Adam Sanders Hoping He’s ‘About To’ Score a Breakthrough With New Single
Adam Sanders is best-known to country music fans through songs he's written for other artists, but he's taking his best shot so far at solo recognition with the release of his new single, "About To."
Sanders has garnered some positive attention already. His 2014 debut single, "Nothin’ to Do But Drink," was a Highway Finds track on SiriusXM. In 2015 Spotify chose the rising singer as of country’s Ones to Watch.
His second single, "Somewhere That You Don’t Go," was another Highway Finds selection in 2015, and Sander is hopeful that "About To" shows a completely different side of his artistry. The track begins sparsely with his vocals over simple piano chords, then builds into a soul-country jam with synthesized percussion and sound effects for an ultra-modern twist on country music.
To me, today is just one day to get better and continue to work on my craft.
"I think each single that we've released, we've tried to show depth, and just tried to show growth as an artist," Sanders tells Taste of Country. "This single, compared to any other ones that I've released in the past, is a 180-degree difference, in my opinion. It was just fun to release something that we could experiment with some new sounds, and go to boundaries a little bit to show a side that fans haven't seen of me as an artist."
The North Florida native took up music very early on, and he used to spend summers with his father in Nashville. His uncle is Scotty Sanders, a widely-respected musician in the Music City scene, and he was the first one who encouraged Sanders to write his own songs as a way into the business. Sanders also got some early insight into the recording process by shadowing him at recording sessions, giving him a little bit of an edge when he first went in to record his own songs.

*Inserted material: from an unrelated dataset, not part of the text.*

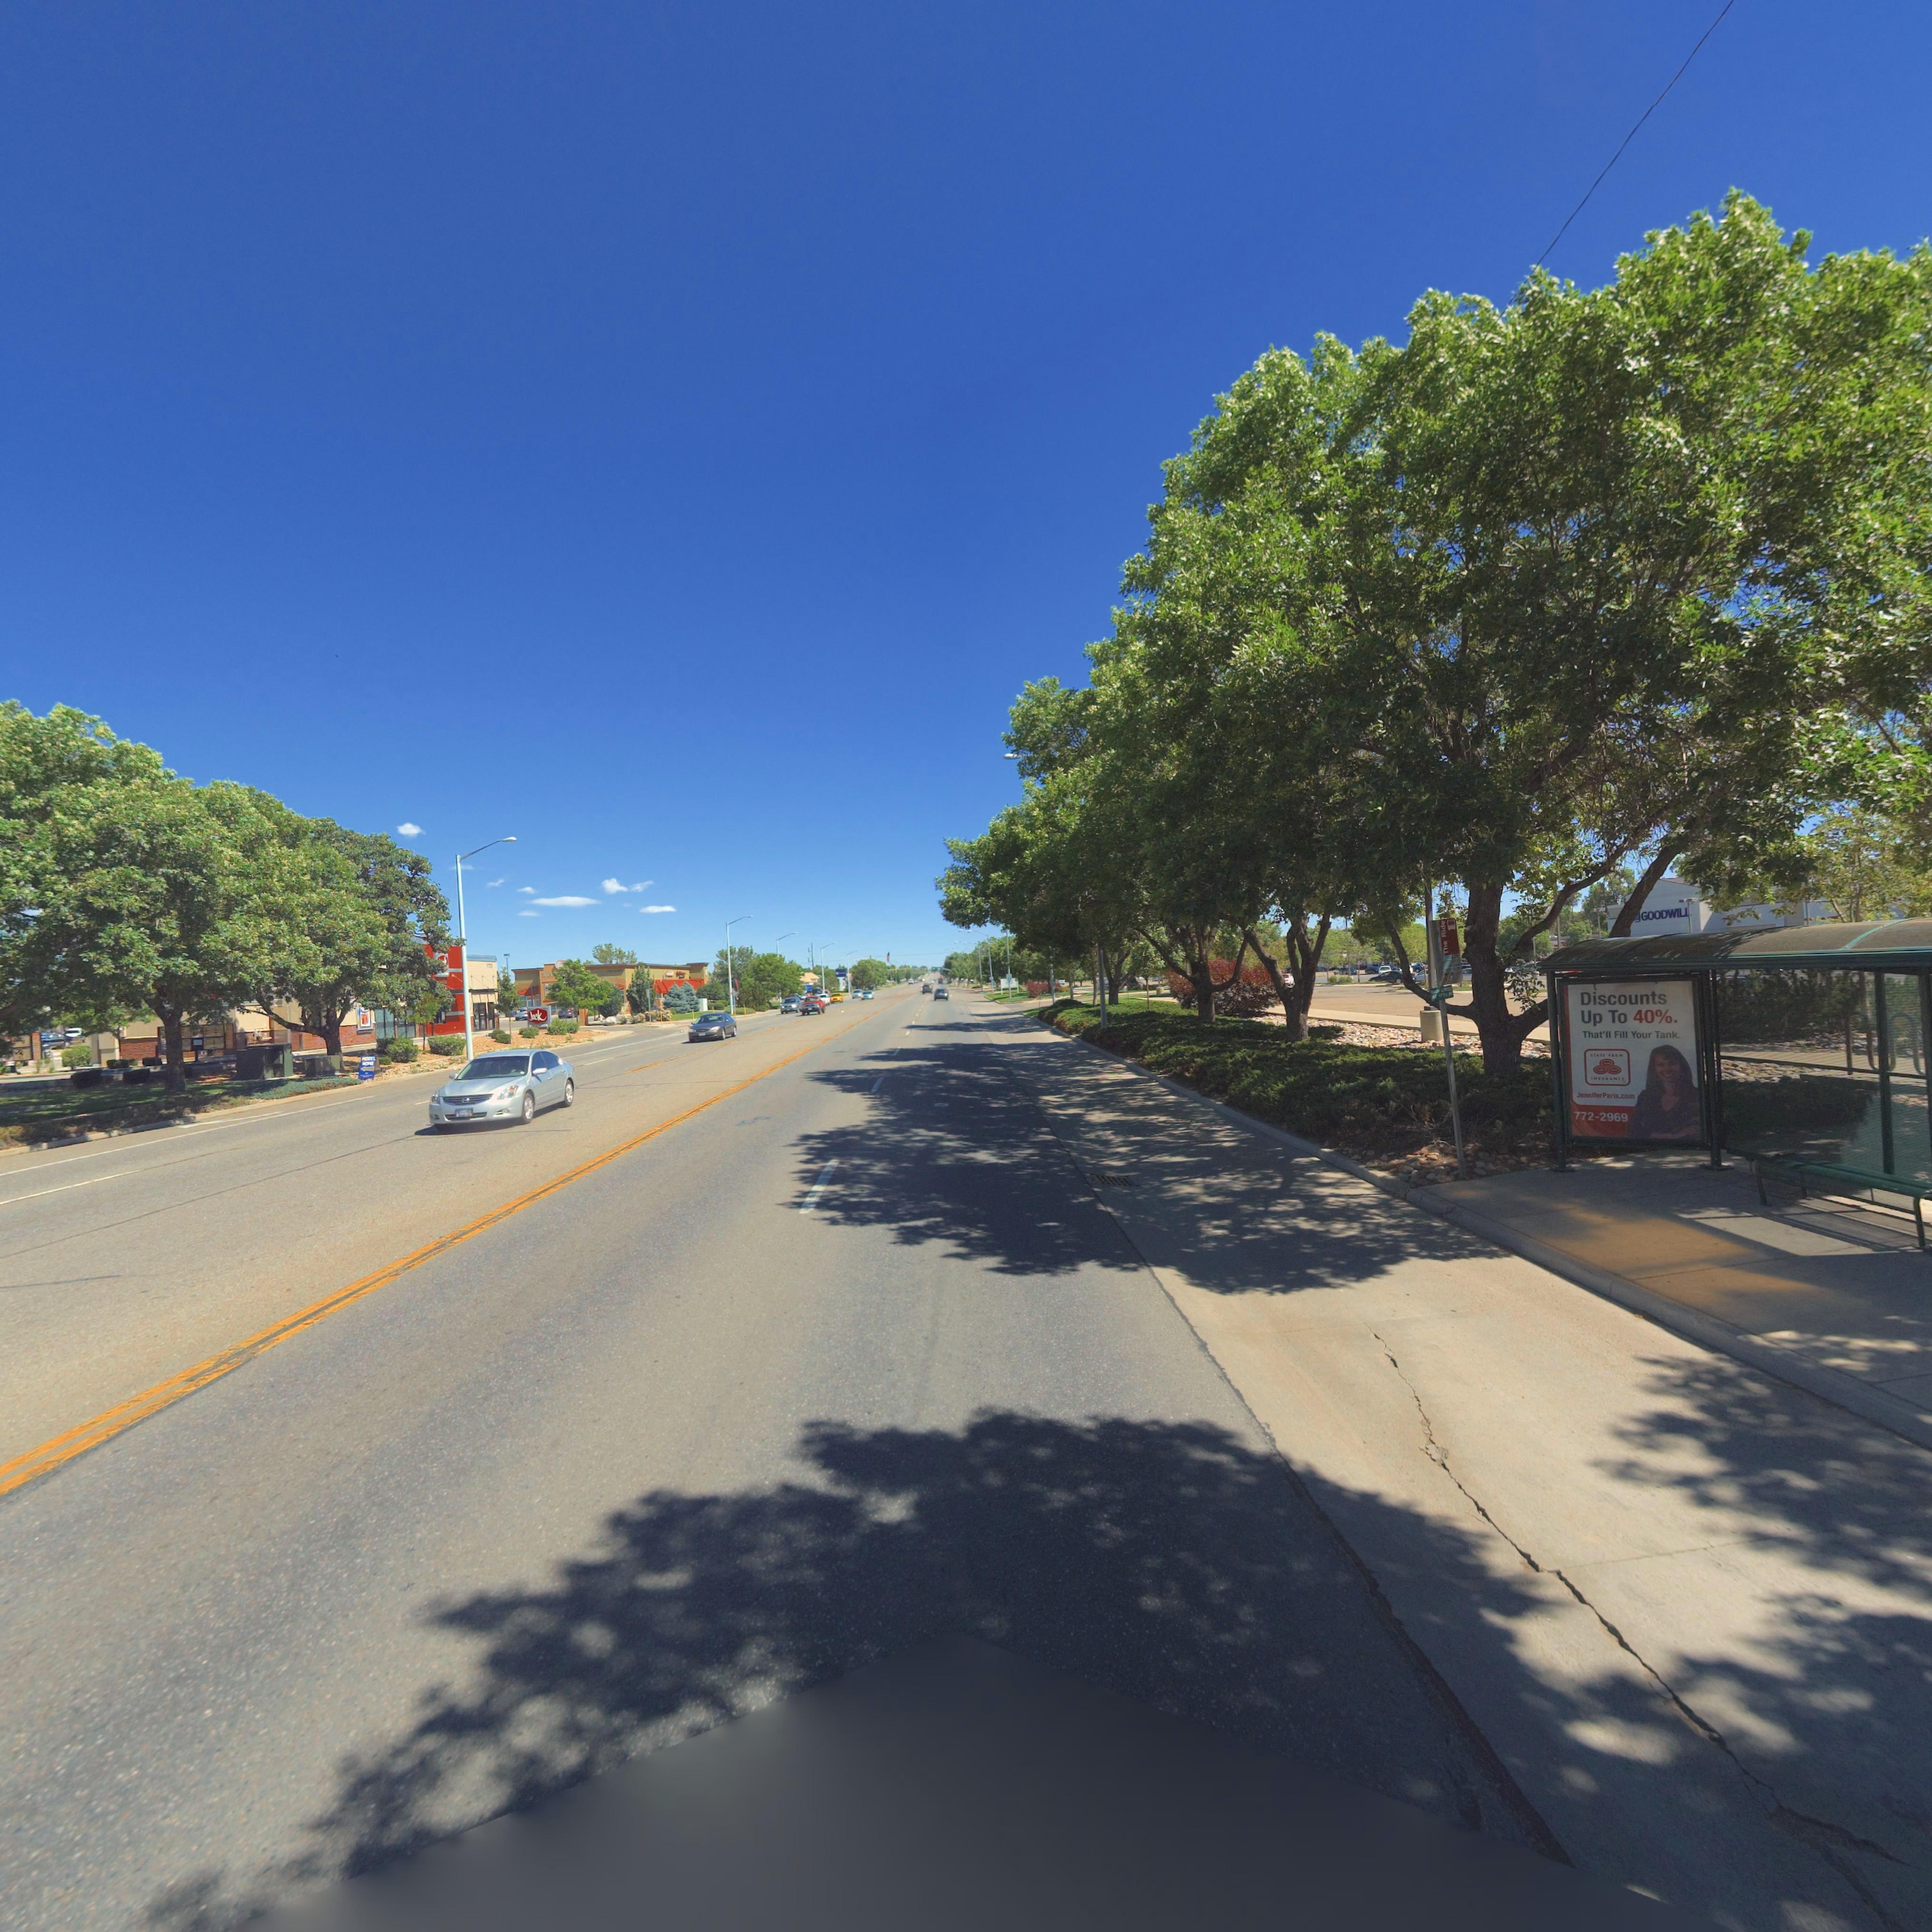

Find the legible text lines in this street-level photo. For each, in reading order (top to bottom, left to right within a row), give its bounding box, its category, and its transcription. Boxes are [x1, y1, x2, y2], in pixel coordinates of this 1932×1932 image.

Still, he says, "I know just enough to be dangerous. There's guys out there that have a lot more experience than me. I just know, when I hear something I know when it sounds right, and I think learning the terminology of the session world and the recording world was something that I had to learn and am still learning today. So I definitely think it helped me to be thrown into the scene a little bit. But we're learning a little bit very day, and I don't think you'll ever learn everything that you think you should know."
Sanders established himself with cuts from Luke Bryan, Dustin Lynch, Cole Swindell, Dierks Bentley and Scotty McCreery, including two No. 1 hits; Swindell's "Aint Worth the Whiskey" and Lynch's "Hell of a Night."
"I just feel like I knew that songwriting is my strong suit, if you will, and I just focused on that, and I knew that it worked in the past for other artists that started writing songs and they started getting cuts, and then someone says, 'Well, why doesn't this guy sing them? He's writing them all,'" he shares. "So that was sort of my approach and my plan, and so far, so good. We're right where we want to be, but we still have a long way to go."
"Relationships are so key in how you treat people out on the road, and in any way in life," he observes. "So I just try to be helpful in any way that I can. My job as an opener is to get the crowd fired up and ready for the headlining act, and that's what we try to do every time we go out and open for someone, is just try to bring a party and a fun atmosphere, so that when they get onstage their job is a little easier."
He's working on an artist deal, with an eye toward releasing an entire album, and Sanders has a very specific vision of how he wants his career to play out.
"I want to be an artist that doesn't necessarily sing about one particular thing. I wanna be a guy that can sing a ballad and it be as country as you can make it, and then I wanna be a guy also who can sell out a stadium and sing fun, up-tempo songs," he shares. "So I think the album, when we get into that, is gonna show a lot of layers, because I think to have longevity in this business, you've got to be the guy that can do all of it."
He's aware that is going to entail much more hard work that's still in front of him.
"I realize this business is more of a marathon and not necessarily a sprint, and so to me, today is just one day to get better and continue to work on my craft," Sanders reflects. "I wanna be around for 20 or 30 years, one step up the mountain at a time."